We have discussed a number of times of the past few months the concept of Modern Monetary Theory, or MMT.
MMT is an emerging economic school of thought involving ideas some would consider radical regarding central banking and government deficit spending.
The primary concept of the theory is governments can spend as much as deemed necessary, without concern for deficits or debt, in pursuit of stimulating an economy to produce at full capacity. The theory also stipulates that a central bank, like the Federal Reserve, can create new money to finance this spending without concern of currency devaluation (inflation) as long as the government conducts business (taxes and spending) in the currency it is creating.
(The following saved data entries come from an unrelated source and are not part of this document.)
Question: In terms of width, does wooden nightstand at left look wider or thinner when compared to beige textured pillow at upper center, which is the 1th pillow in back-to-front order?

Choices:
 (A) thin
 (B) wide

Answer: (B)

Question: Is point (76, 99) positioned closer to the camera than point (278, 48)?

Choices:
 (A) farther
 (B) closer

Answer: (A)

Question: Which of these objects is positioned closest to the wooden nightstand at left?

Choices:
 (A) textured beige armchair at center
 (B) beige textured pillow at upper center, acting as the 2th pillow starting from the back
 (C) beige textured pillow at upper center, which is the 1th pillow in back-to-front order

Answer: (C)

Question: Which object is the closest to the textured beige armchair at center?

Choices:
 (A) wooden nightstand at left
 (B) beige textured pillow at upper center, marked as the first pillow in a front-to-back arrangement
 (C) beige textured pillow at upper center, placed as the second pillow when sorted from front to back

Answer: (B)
My supposition regarding MMT is once a basic understanding of these concepts was attained, much of the confounding spending behavior exhibited by our federal government could be viewed in the framework and better understood by us in the “real world.”
Most of my background exposure to this theory has come from some non-mainstream sources on the web sent to me by friends and readers interested in this topic.
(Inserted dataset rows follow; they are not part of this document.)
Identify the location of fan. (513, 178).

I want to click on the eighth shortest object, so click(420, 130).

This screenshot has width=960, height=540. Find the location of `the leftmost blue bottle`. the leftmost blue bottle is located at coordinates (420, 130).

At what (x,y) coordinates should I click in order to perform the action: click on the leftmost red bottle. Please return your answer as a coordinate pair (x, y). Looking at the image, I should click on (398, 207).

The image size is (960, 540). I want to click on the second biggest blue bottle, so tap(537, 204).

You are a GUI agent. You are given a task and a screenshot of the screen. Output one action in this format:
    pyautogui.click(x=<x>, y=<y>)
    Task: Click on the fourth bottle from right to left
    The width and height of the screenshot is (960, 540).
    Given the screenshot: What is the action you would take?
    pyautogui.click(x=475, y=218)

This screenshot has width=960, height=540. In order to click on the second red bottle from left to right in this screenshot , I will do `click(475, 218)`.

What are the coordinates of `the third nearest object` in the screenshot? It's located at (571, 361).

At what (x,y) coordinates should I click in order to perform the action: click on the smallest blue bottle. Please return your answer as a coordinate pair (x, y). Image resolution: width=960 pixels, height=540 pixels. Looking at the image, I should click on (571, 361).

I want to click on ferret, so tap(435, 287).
So I was surprised to see an article in the publication Investment News illustrating the theory going mainstream. Investment News is the premier trade publication for the investment management industry and recently printed an article reporting on a series of training speeches being given by Stephanie Kelton, the head of the economics department of the University of Missouri-Kansas City, to investment advisers and financial advisers around the country.
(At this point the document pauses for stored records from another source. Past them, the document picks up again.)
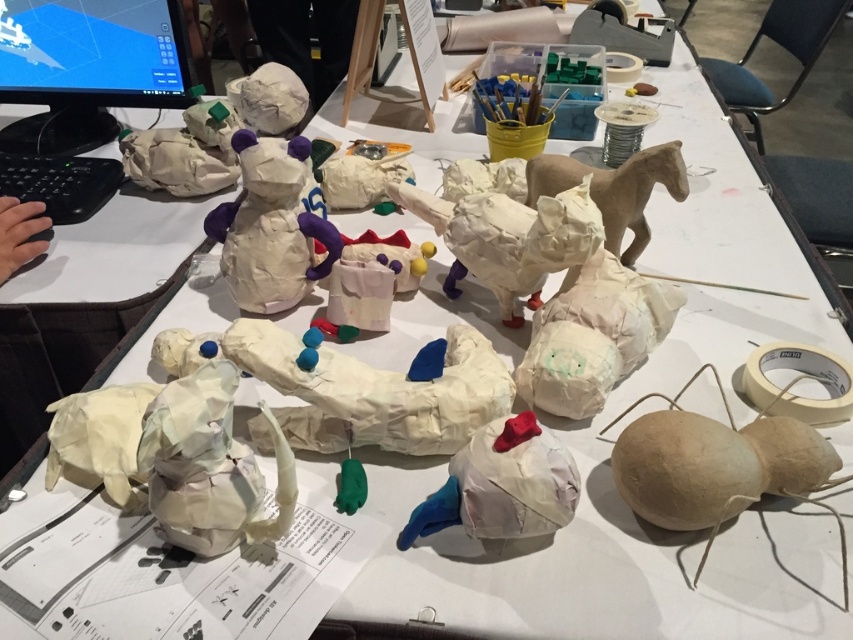
Question: Does white crumpled paper dog at center appear over white paper mache animal at center?

Choices:
 (A) yes
 (B) no

Answer: (B)

Question: Is white crumpled paper dog at center smaller than white crumpled paper horse at center?

Choices:
 (A) no
 (B) yes

Answer: (B)

Question: Estimate the real-world distances between objects in this image. Which object is closer to the matte brown spider at lower right?

Choices:
 (A) white crumpled paper horse at center
 (B) white crumpled paper dog at center
 (C) brown paper horse at upper right
 (D) matte papier-mâché mouse at center

Answer: (A)

Question: In this image, where is white paper mache animal at center located relative to white crumpled paper horse at center?

Choices:
 (A) above
 (B) below

Answer: (B)

Question: Among these objects, which one is farthest from the camera?

Choices:
 (A) matte papier-mâché mouse at center
 (B) matte brown spider at lower right

Answer: (A)

Question: Which object is farther from the camera taking this photo?

Choices:
 (A) white crumpled paper horse at center
 (B) white paper mache animal at center
 (C) white crumpled paper dog at center

Answer: (A)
The topic presented by Kelton is “how money really works” intended to educate advisers on developing strategies within a fiat currency system (which is the system we use). MMT serves as the foundation of the training.
I can appreciate the academic discussion regarding MMT, and when viewed with an open mind much of the logic in the theory seems well founded.
My concerns however have more to do with the “real world." MMT based policies will invariably lead to an economy completely awash in liquidity, whether productive or not, and excess liquidity invariably leads to financial bubbles. And bubbles scare me.
Policies founded in MMT also concern me because I think they tend to scare business owners and entrepreneurs operating in the real economy. Unlimited liquidity and spending may facilitate trading and speculation on Wall Street, but real business owners tend to get scared by government deficits and debt.
When business owners are scared, they defer investments such as buying new equipment or hiring new employees. So unless we all intend to work for the government or become Wall Street speculators, I worry MMT based policies could actually serve to inhibit true prosperity.
But this school of thought appears here to stay and I once again urge you to become informed on this theory.